* Provided passage:
⟨

As shown in the following floorplan:

• Ring oscillators are isolated within their respective bank.
• The digitizer block, responsible for clock-domain crossing (from RO to system clock), is positioned near the ring oscillators.
• The digital noise block is surrounded by a forbidden area to ensure isolation.

All constraints are defined in the constraints.xdc file, located in hardware/config/digitalnoise. This file is generated by a script, as detailed in the digital noise configuration section.

Digitizer

The digitizer comes with the following sampling architectures: ERO, MURO and COSO.

ERO

The Elementary Ring-Oscillator (ERO) TRNG is the simpliest sampling architecture. It instanciates two ring-oscillators:

• RO0 frequency is divided by factor K in order to accumulate jitter (i.e. phase noise),
• RO1 that is sampled by the previously divided ring-oscillator.

This architecture benefits from a simple design, however the division factor required to accumulated enough noise makes the output bitrate very slow. As instance with a 100MHz ring-oscillator and a division factor of K=1000, the output rate is limited to 100kbit/s.

MURO

The MUlti Ring-Oscillator (MURO) TRNG is designed to improve the entropy rate by accumulating noise from several ring-oscillators that are XORed and the sampled with the same principle as for ERO.

With lower accumulation time, the MURO benefits from higher throughput. However, instanciating multiple ring-oscillators increase the risk of locking phenomenon that would cancel all captured noise.

COSO

The COherent Sampling Oscillator (COSO) TRNG samples directly RO1 with RO0. The sampled output is called the beat signal and is the image of the accumulated jitter between the two oscillators. The beat signal period is measured with a counter that is incremented in steps of RO0. In other words, this counter measures the accumulation of the phase noise. The less significant bit (LSB) of the counter final value is taken as output for the random bit.

⟩

* Provided records:
⟨

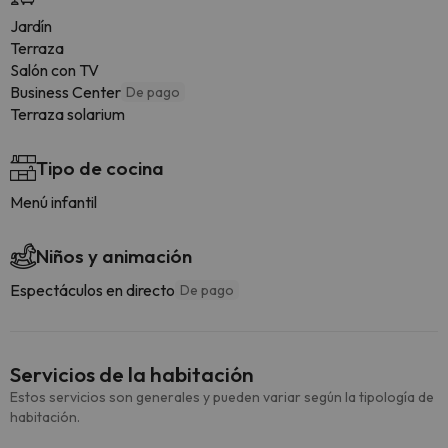
Jardín
Terraza
Salón con TV
Business Center
De pago
Terraza solarium
Tipo de cocina
Menú infantil
Niños y animación
Espectáculos en directo
De pago
Servicios de la habitación
Estos servicios son generales y pueden variar según la tipología de
habitación.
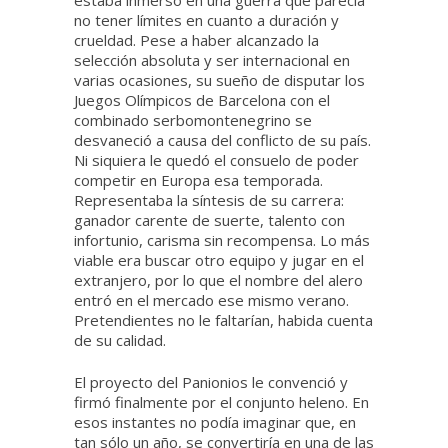
estaba inmerso en una guerra que parecía
no tener límites en cuanto a duración y
crueldad. Pese a haber alcanzado la
selección absoluta y ser internacional en
varias ocasiones, su sueño de disputar los
Juegos Olímpicos de Barcelona con el
combinado serbomontenegrino se
desvaneció a causa del conflicto de su país.
Ni siquiera le quedó el consuelo de poder
competir en Europa esa temporada.
Representaba la síntesis de su carrera:
ganador carente de suerte, talento con
infortunio, carisma sin recompensa. Lo más
viable era buscar otro equipo y jugar en el
extranjero, por lo que el nombre del alero
entró en el mercado ese mismo verano.
Pretendientes no le faltarían, habida cuenta
de su calidad.
El proyecto del Panionios le convenció y
firmó finalmente por el conjunto heleno. En
esos instantes no podía imaginar que, en
tan sólo un año, se convertiría en una de las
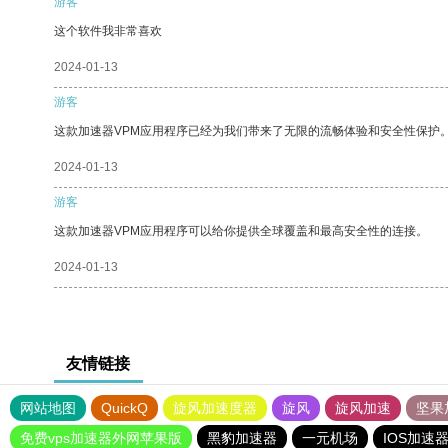
游客
这个软件我非常喜欢
2024-01-13
游客
这款加速器VPM应用程序已经为我们带来了无限的流畅体验和安全性保护
2024-01-13
游客
这款加速器VPM应用程序可以给你提供全球覆盖和最高安全性的连接。
2024-01-13
友情链接
网站地图
QuickQ
旋风加速度器
旋风
旋风加速
坚果
免费vps加速器外网苹果版
黑豹加速器
一元机场
IOS加速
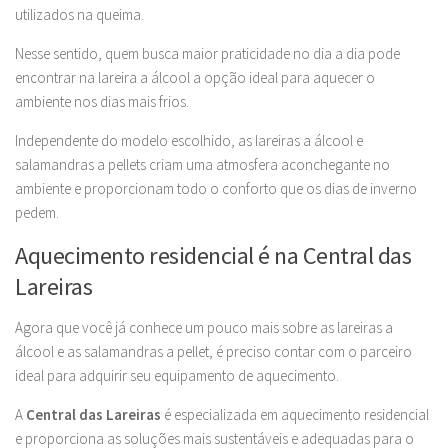
utilizados na queima.
Nesse sentido, quem busca maior praticidade no dia a dia pode
encontrar na lareira a álcool a opção ideal para aquecer o
ambiente nos dias mais frios.
Independente do modelo escolhido, as lareiras a álcool e
salamandras a pellets criam uma atmosfera aconchegante no
ambiente e proporcionam todo o conforto que os dias de inverno
pedem.
Aquecimento residencial é na Central das
Lareiras
Agora que você já conhece um pouco mais sobre as lareiras a
álcool e as salamandras a pellet, é preciso contar com o parceiro
ideal para adquirir seu equipamento de aquecimento.
A
Central das Lareiras
é especializada em aquecimento residencial
e proporciona as soluções mais sustentáveis e adequadas para o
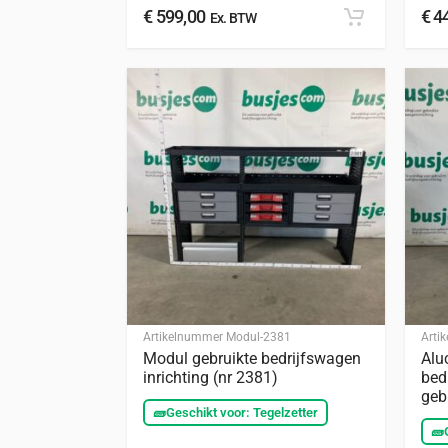
€
599,00
€
44
Ex. BTW
Artikelnummer
Modul-2381
Arti
Modul gebruikte bedrijfswagen
Alu
inrichting (nr 2381)
bed
geb
🧱
Geschikt voor: Tegelzetter
🧱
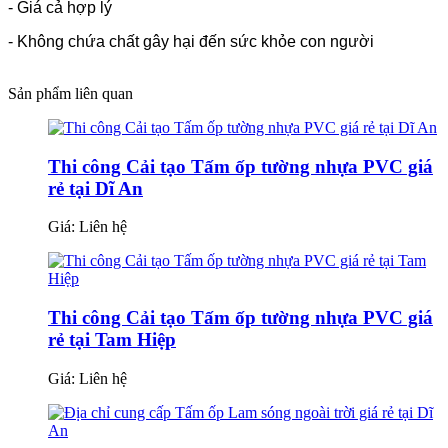
- Giá cả hợp lý
- Không chứa chất gây hại đến sức khỏe con người
Sản phẩm liên quan
Thi công Cải tạo Tấm ốp tường nhựa PVC giá
rẻ tại Dĩ An
Giá:
Liên hệ
Thi công Cải tạo Tấm ốp tường nhựa PVC giá
rẻ tại Tam Hiệp
Giá:
Liên hệ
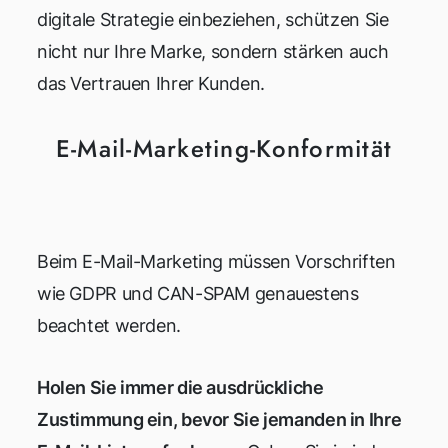
digitale Strategie einbeziehen, schützen Sie
nicht nur Ihre Marke, sondern stärken auch
das Vertrauen Ihrer Kunden.
E-Mail-Marketing-Konformität
Beim E-Mail-Marketing müssen Vorschriften
wie GDPR und CAN-SPAM genauestens
beachtet werden.
Holen Sie immer die ausdrückliche
Zustimmung ein, bevor Sie jemanden in Ihre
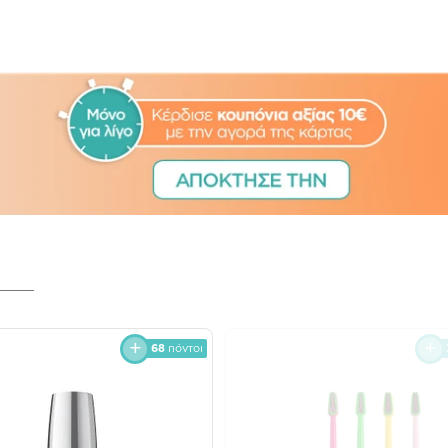
68
πόντοι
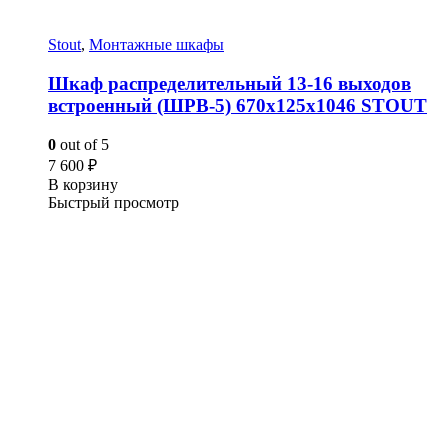
Stout
,
Монтажные шкафы
Шкаф распределительный 13-16 выходов
встроенный (ШРВ-5) 670х125х1046 STOUT
0
out of 5
7 600
₽
В корзину
Быстрый просмотр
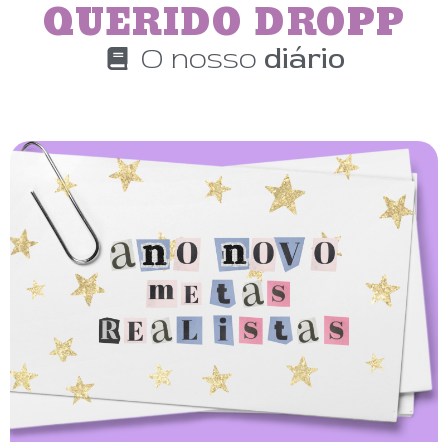
QUERIDO DROPP
O nosso
diário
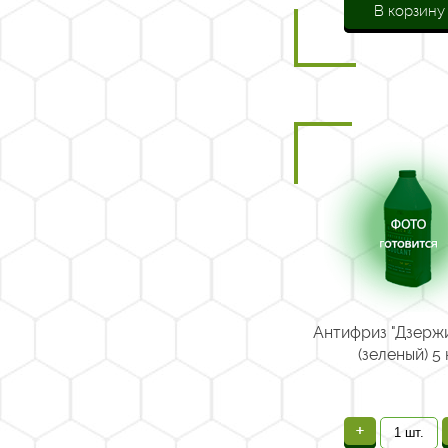
В корзину
Антифриз "Дзержи
(зеленый) 5 
+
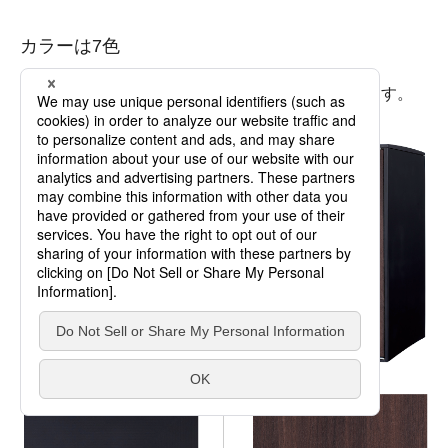
カラーは7色
マット調で落ち着いた7色の扉柄をご用意しています。
扉：樹脂生地色
扉：木目シート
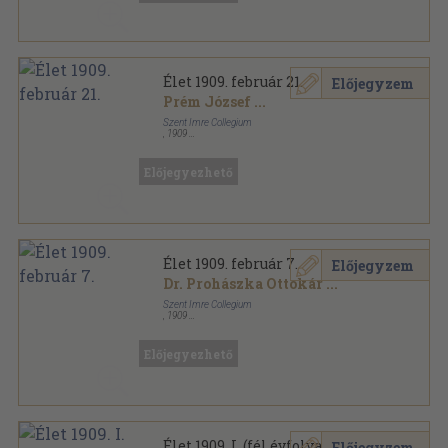
Élet 1909. február 21.
Előjegyzem
Prém József
...
Szent Imre Collegium
,
1909
Félvászon
,
31
oldal
Élet sorozat
Előjegyezhető
Élet 1909. február 7.
Előjegyzem
Dr. Prohászka Ottokár
...
Szent Imre Collegium
,
1909
Könyvkötői papírkötés
,
33
oldal
Élet sorozat
Előjegyezhető
Élet 1909. I. (fél évfolyam)
Előjegyzem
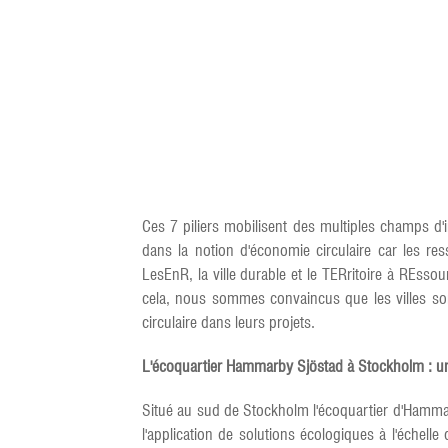
Ces 7 piliers mobilisent des multiples champs d'
dans la notion d'économie circulaire car les re
LesEnR, la ville durable et le TERritoire à REs
cela, nous sommes convaincus que les villes son
circulaire dans leurs projets.
L'écoquartier Hammarby Sjöstad à Stockholm : un
Situé au sud de Stockholm l'écoquartier d'Hammar
l'application de solutions écologiques à l'échelle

⟩

* What this exercise asks:
1 - In the text on ring-oscillator TRNGs, what output rate does the ERO reach with a 100MHz ring-oscillator and a division factor of K=1000?
2 - Tally the lines in the entries that contain the string "Stockholm", and reply with the number alone.

* Problem solutions:
1 - The output rate is limited to 100kbit/s.

2 - 2